> [JOB ITEM]: Scan the records for "mobile". Show the matching lines.

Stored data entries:
● ● ● ●

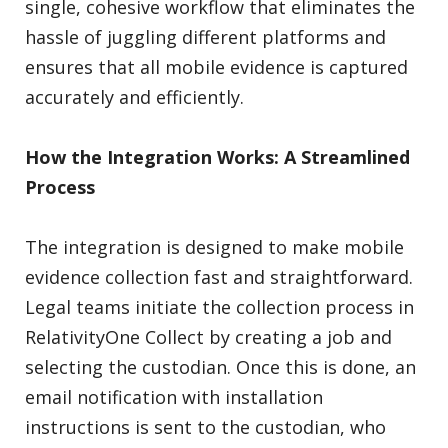
single, cohesive workflow that eliminates the
hassle of juggling different platforms and
ensures that all mobile evidence is captured
accurately and efficiently.
How the Integration Works: A Streamlined
Process
The integration is designed to make mobile
evidence collection fast and straightforward.
Legal teams initiate the collection process in
RelativityOne Collect by creating a job and
selecting the custodian. Once this is done, an
email notification with installation
instructions is sent to the custodian, who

● ● ● ●

> [OUTPUT FOR THIS TASK]:
ensures that all mobile evidence is captured
The integration is designed to make mobile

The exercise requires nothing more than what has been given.